DNA unravels clues to shipwrecked Anglesey bone setter
- Published
DNA mapping has shed light on a 260-year-old mystery of the origins of a child shipwrecked on Anglesey, who helped shape medical history.
The boy of seven or eight, who could not speak English or Welsh, washed up on the north Wales coast with his brother between 1743 and 1745.
Named Evan Thomas, he was adopted by a doctor and went on to show bone setting skills never seen before in the UK.
Now a DNA study has revealed he came from the Caucasus Mountains.
The boys' dark skin and foreign language led people to believe they were Spanish - a myth which went on for hundreds of years.
Evan's brother survived only a few days, but he went on to demonstrate he already possessed bone setting skills, including the first recorded use in Britain of traction and splints to pull apart the over-lapping edges of breaks and immobilise limbs while healing took place.
'Heavily influenced'
Analysis of DNA from the 13th generation of Evan's descendants is now indicating that the brothers came from an area of the Caucasus Mountains, including Georgia, Ossetia and Southern Russia.
Anglesey bone setter DNA project director John Rowlands said: "When we embarked on the project, all the historical evidence seemed to point to Spain as being the most likely origins of Evan Thomas.
"Not only was there his exotic appearance and language, but also the fact that many Spanish ships were sailing past Wales at the time of the shipwreck, in order to supply troops in support of the Jacobite rebellion in Scotland.
"But early on in the analysis we were able to rule out British or Spanish descent, and now, after studying 300 gigabytes of data, our team at Edinburgh University have found 48 out of 51 points of similarity with DNA originating in the Caucasus.
"It's not yet a perfect match, but you can definitely say that their background was heavily influenced by this region.
"It may be that their family moved away before the boys were shipwrecked, but if so it wasn't more than a generation or so before."
Wherever his DNA came from, Evan Thomas clearly had a profound effect on his descendants as for the next 12 generations, at least one of them worked in orthopaedics.
Hit the headlines
His great-grandson, Hugh Owen Thomas, earned himself the epithet of The Father of Modern Orthopaedics, after inventing a collar to treat osteo-tuberculosis, a wrench for reducing dislocations, and a splint, which greatly reduced deaths from fractures among late 19th Century Liverpool dockers.
However, it was his nephew, Sir Robert Jones - Evan's great-great-grandson - who would demonstrate the true potential of the Thomas splint - using it on the Western Front, to reduce fracture deaths from 80% in 1916, to just 8% by the end of World War I.
Sir Robert also hit the headlines in 1896 when he became the first doctor to use X-rays to diagnose a fracture, and was the co-founder of the Robert Jones and Agnes Hunt Orthopaedic Hospital in Gobowen, Shropshire.
But Dafydd Evans, from Anglesey, the man whose DNA helped unravel Evan Thomas's secret, has said previously that the family legacy may finally be coming to an end.

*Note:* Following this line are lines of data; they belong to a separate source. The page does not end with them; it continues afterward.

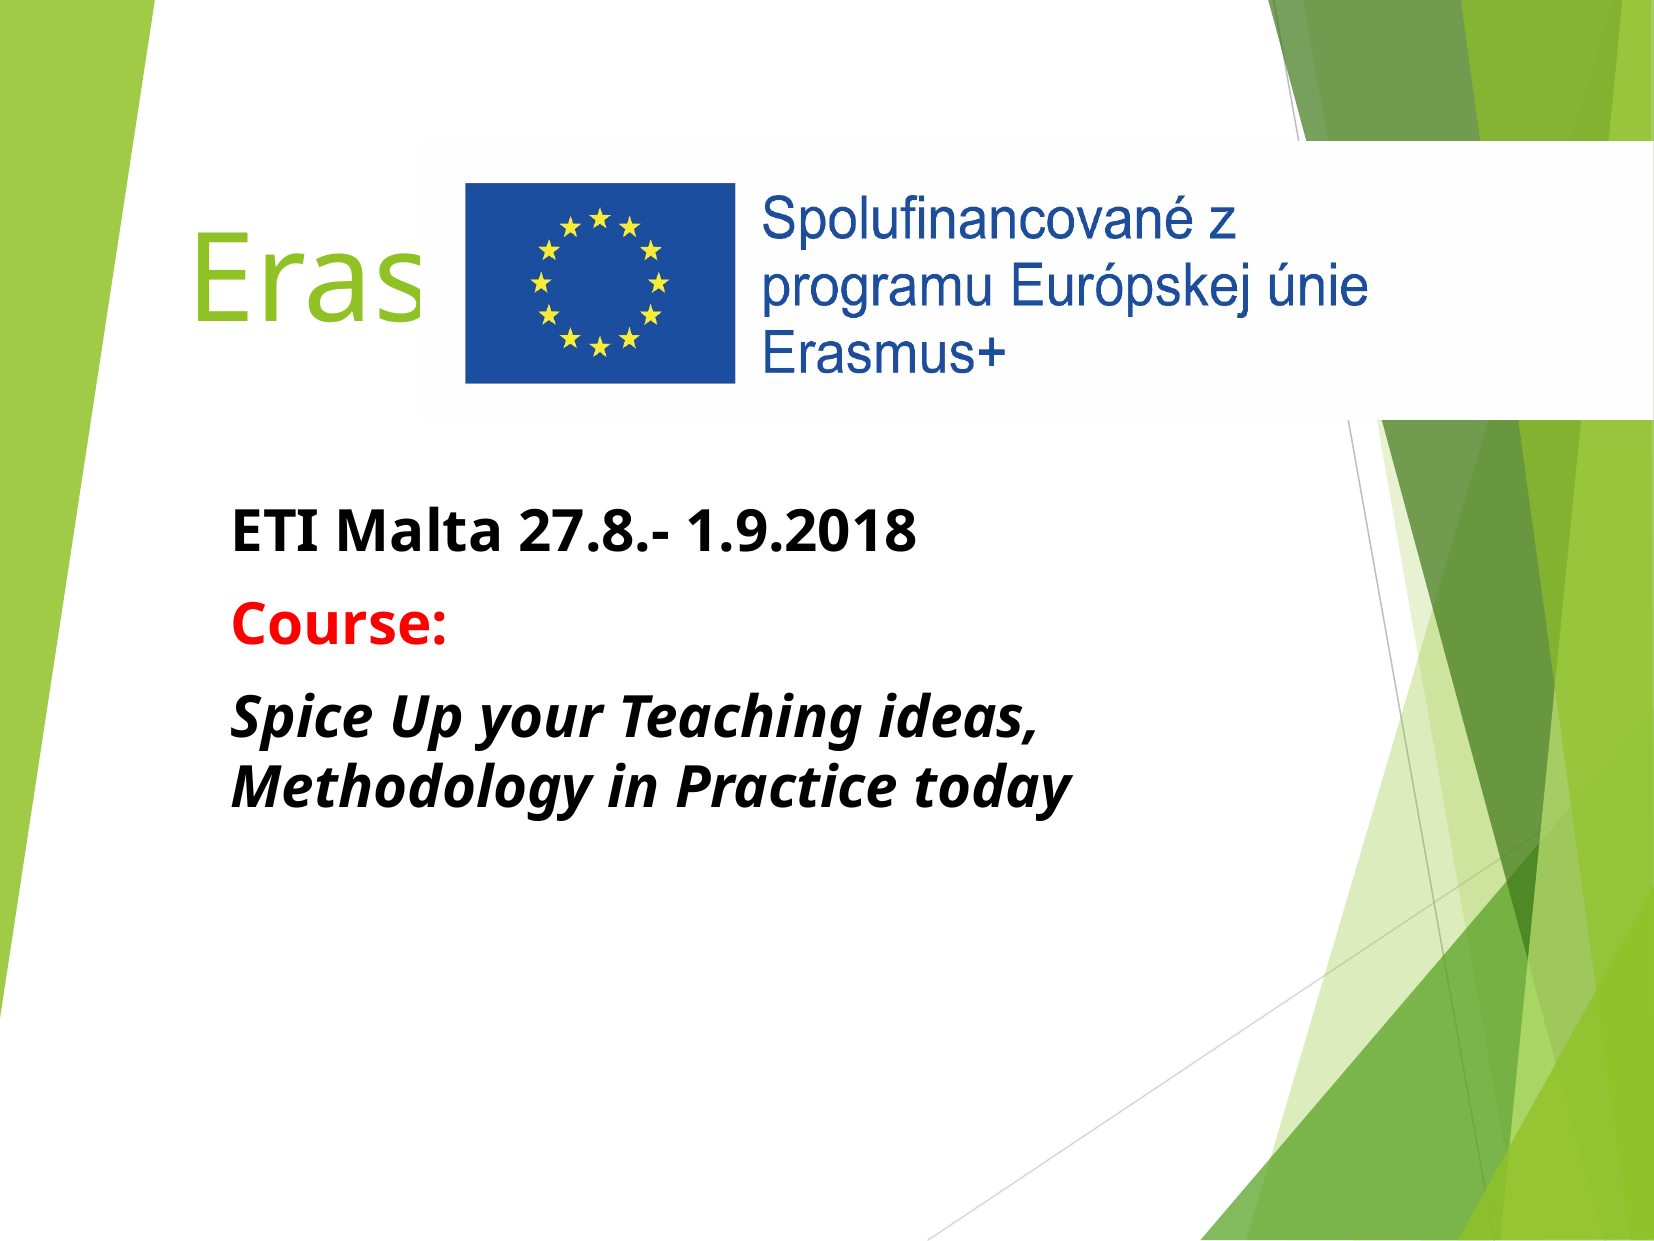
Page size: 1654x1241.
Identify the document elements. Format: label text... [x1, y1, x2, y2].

picture [420, 141, 1654, 421]
title Erasmus+ [171, 172, 420, 354]
subtitle ETI Malta 27.8.- 1.9.2018 Course: Spice Up your Teaching ideas, Methodology in Practice today [215, 486, 1270, 867]
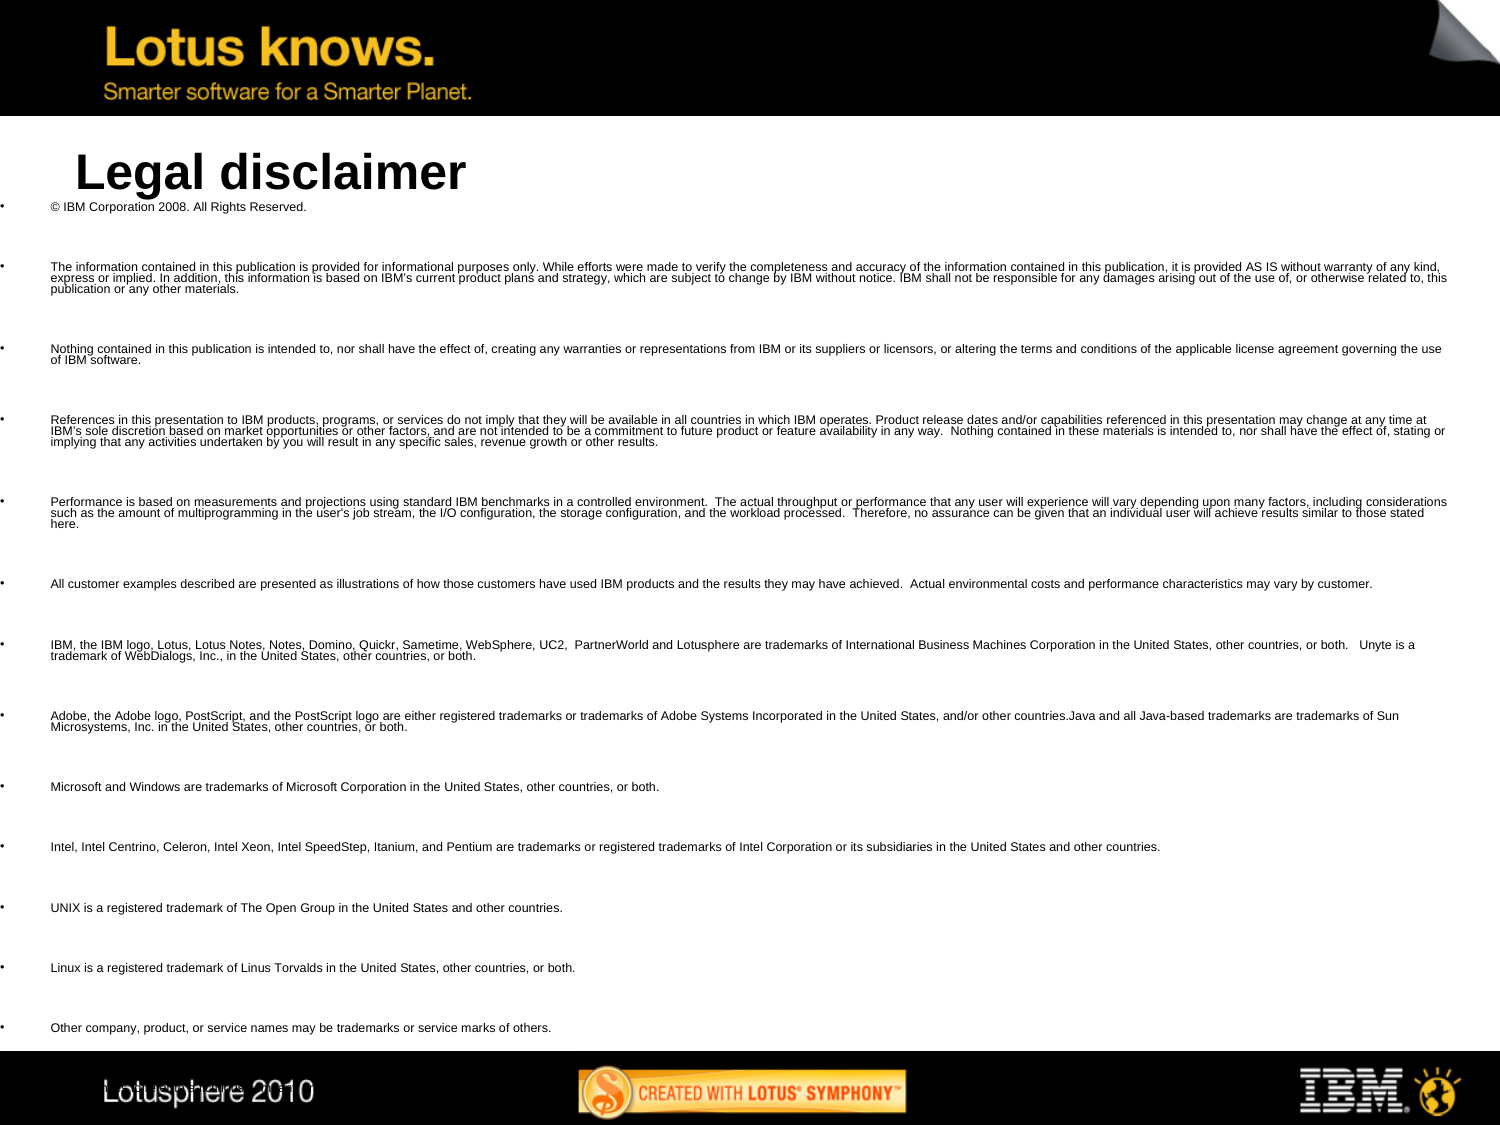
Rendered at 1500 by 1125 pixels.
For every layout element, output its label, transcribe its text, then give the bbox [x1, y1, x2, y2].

title Legal disclaimer [74, 137, 1475, 200]
picture [0, 0, 1500, 114]
list © IBM Corporation 2008. All Rights Reserved. The information contained in this publication is provided for informational purposes only. While efforts were made to verify the completeness and accuracy of the information contained in this publication, it is provided AS IS without warranty of any kind, express or implied. In addition, this information is based on IBM’s current product plans and strategy, which are subject to change by IBM without notice. IBM shall not be responsible for any damages arising out of the use of, or otherwise related to, this publication or any other materials. Nothing contained in this publication is intended to, nor shall have the effect of, creating any warranties or representations from IBM or its suppliers or licensors, or altering the terms and conditions of the applicable license agreement governing the use of IBM software. References in this presentation to IBM products, programs, or services do not imply that they will be available in all countries in which IBM operates. Product release dates and/or capabilities referenced in this presentation may change at any time at IBM’s sole discretion based on market opportunities or other factors, and are not intended to be a commitment to future product or feature availability in any way. Nothing contained in these materials is intended to, nor shall have the effect of, stating or implying that any activities undertaken by you will result in any specific sales, revenue growth or other results. Performance is based on measurements and projections using standard IBM benchmarks in a controlled environment. The actual throughput or performance that any user will experience will vary depending upon many factors, including considerations such as the amount of multiprogramming in the user's job stream, the I/O configuration, the storage configuration, and the workload processed. Therefore, no assurance can be given that an individual user will achieve results similar to those stated here. All customer examples described are presented as illustrations of how those customers have used IBM products and the results they may have achieved. Actual environmental costs and performance characteristics may vary by customer. IBM, the IBM logo, Lotus, Lotus Notes, Notes, Domino, Quickr, Sametime, WebSphere, UC2, PartnerWorld and Lotusphere are trademarks of International Business Machines Corporation in the United States, other countries, or both. Unyte is a trademark of WebDialogs, Inc., in the United States, other countries, or both. Adobe, the Adobe logo, PostScript, and the PostScript logo are either registered trademarks or trademarks of Adobe Systems Incorporated in the United States, and/or other countries.Java and all Java-based trademarks are trademarks of Sun Microsystems, Inc. in the United States, other countries, or both. Microsoft and Windows are trademarks of Microsoft Corporation in the United States, other countries, or both. Intel, Intel Centrino, Celeron, Intel Xeon, Intel SpeedStep, Itanium, and Pentium are trademarks or registered trademarks of Intel Corporation or its subsidiaries in the United States and other countries. UNIX is a registered trademark of The Open Group in the United States and other countries. Linux is a registered trademark of Linus Torvalds in the United States, other countries, or both. Other company, product, or service names may be trademarks or service marks of others. All references to refer to a fictitious company and are used for illustration purposes only. [0, 199, 1450, 1099]
picture [0, 1053, 1500, 1125]
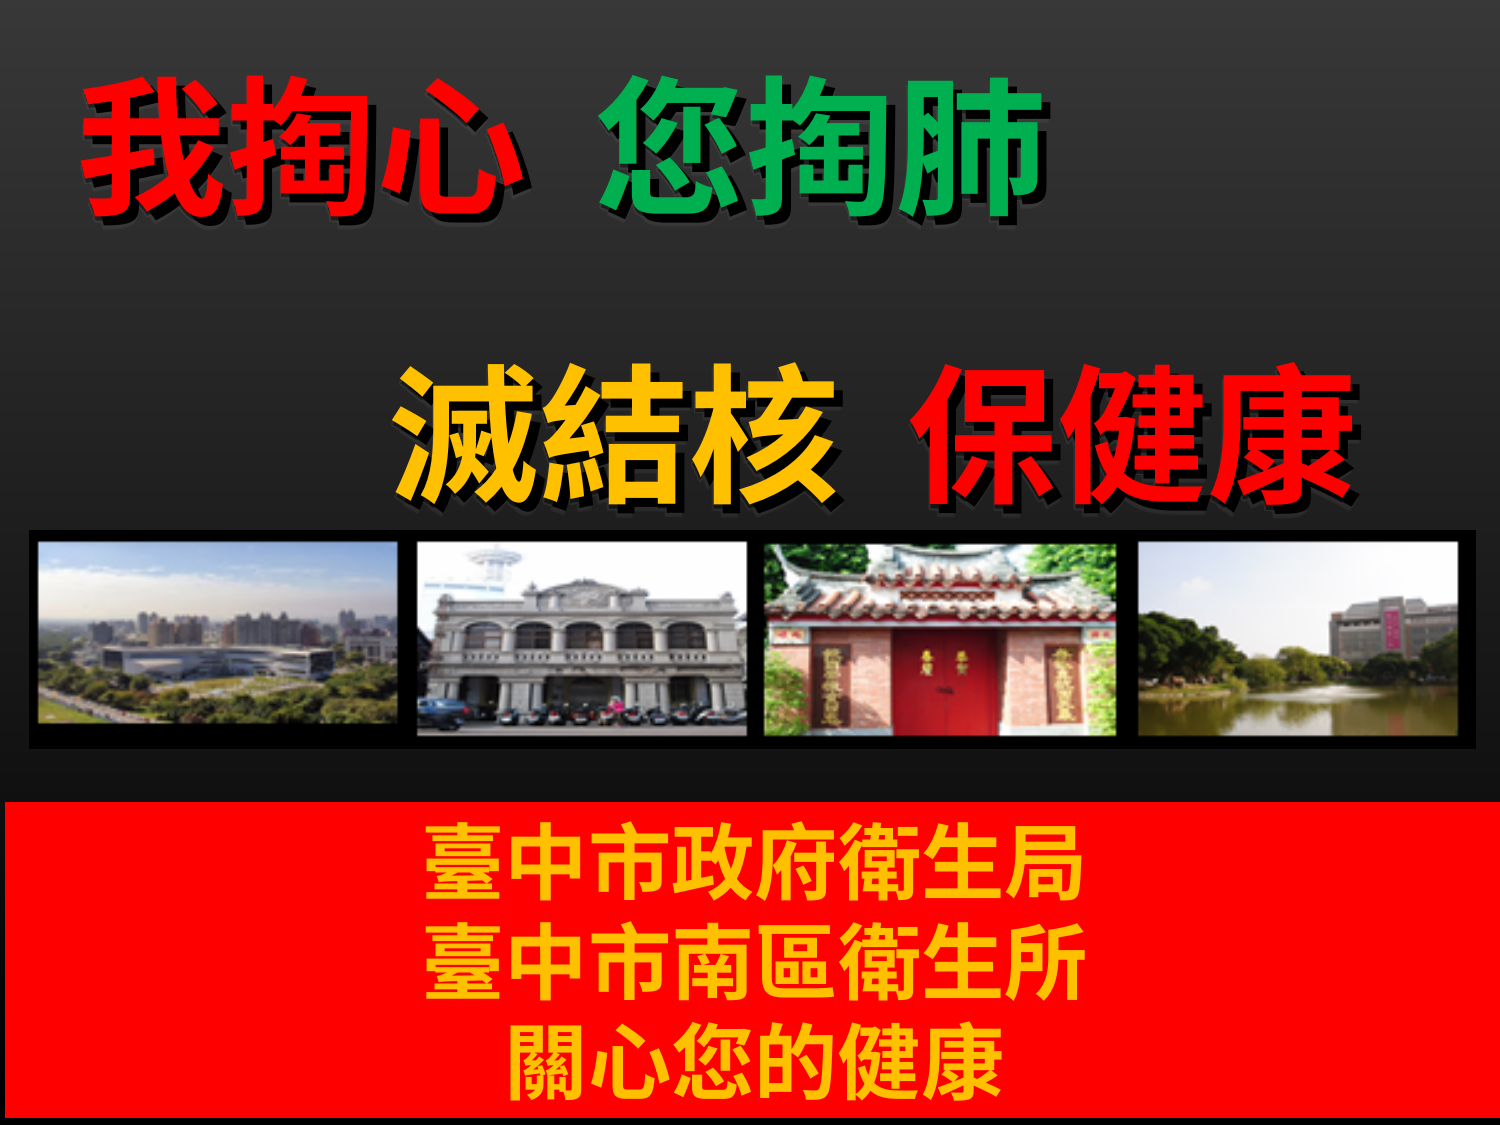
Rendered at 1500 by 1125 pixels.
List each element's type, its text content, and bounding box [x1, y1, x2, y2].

text_box 滅結核 保健康 [240, 334, 1500, 529]
text_box 我掏心 您掏肺 [0, 46, 1193, 241]
text_box 臺中市政府衛生局 臺中市南區衛生所 關心您的健康 [5, 802, 1500, 1118]
picture [29, 530, 1476, 749]
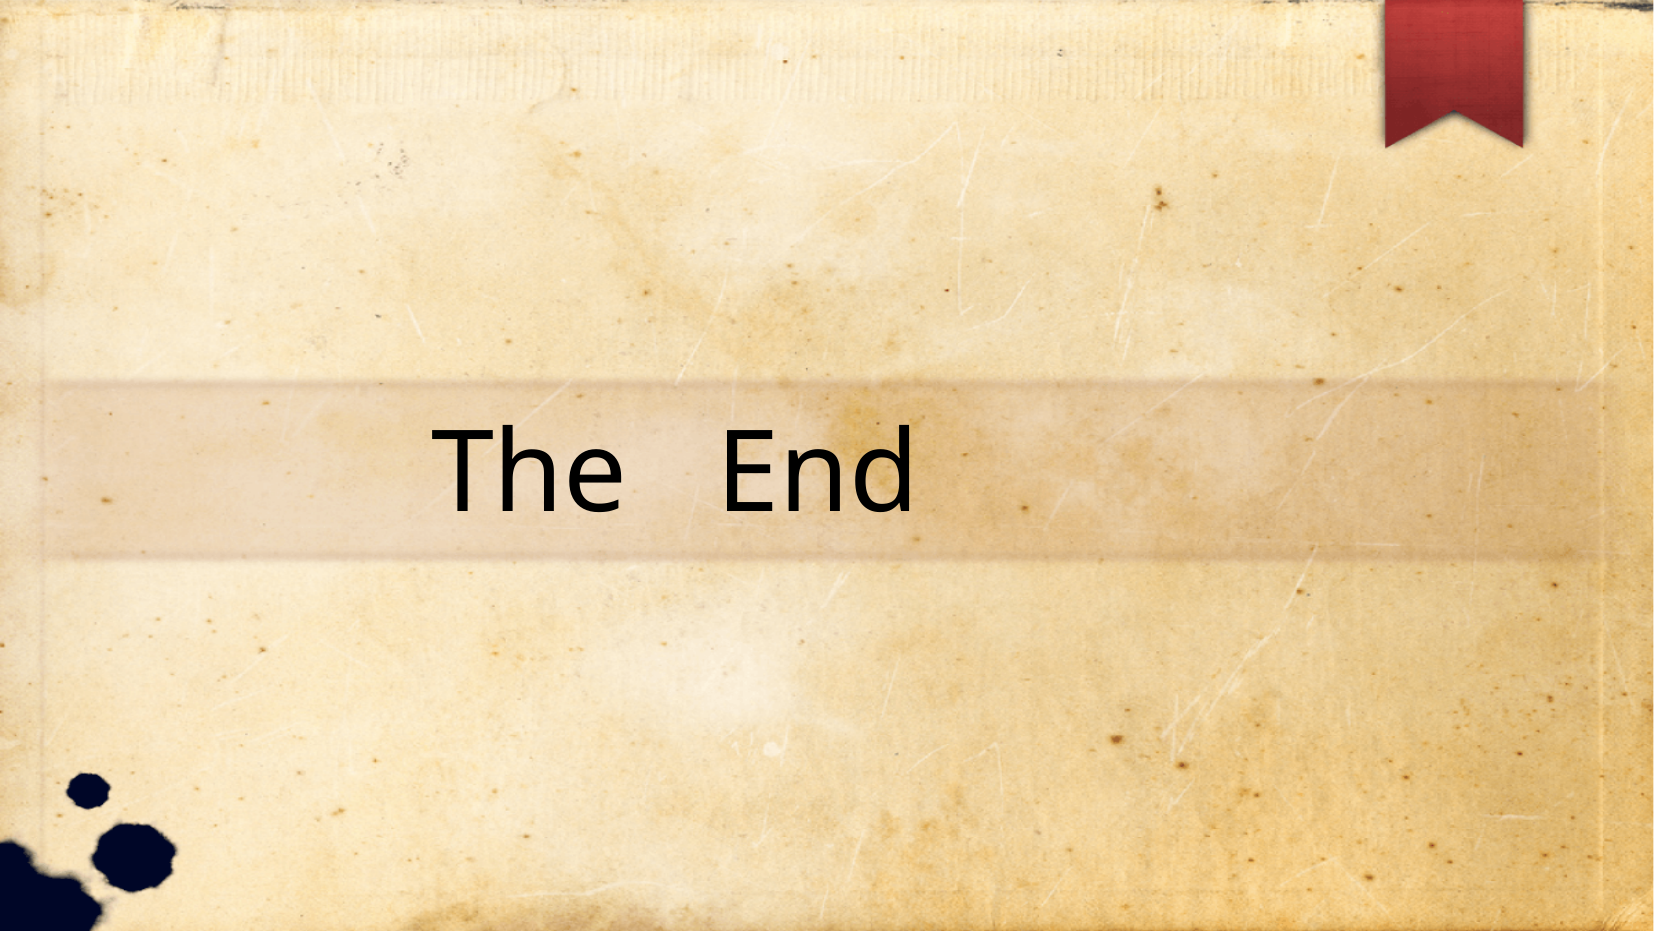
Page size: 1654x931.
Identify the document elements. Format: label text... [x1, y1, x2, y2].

title The End [431, 389, 1530, 546]
picture [0, 0, 1654, 931]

His sister is a radiologist, and a cousin is a doctor, but he is a retired head teacher.
According to Mr Rowlands, the hunt for a more precise origin goes on.
"It may be that there's a hiatus for months, or even years now, until a DNA sample turns up, which has more than 48 points of similarity.
"But we're on the system now, and sooner or later a closer match will emerge which is something we're all very excited about.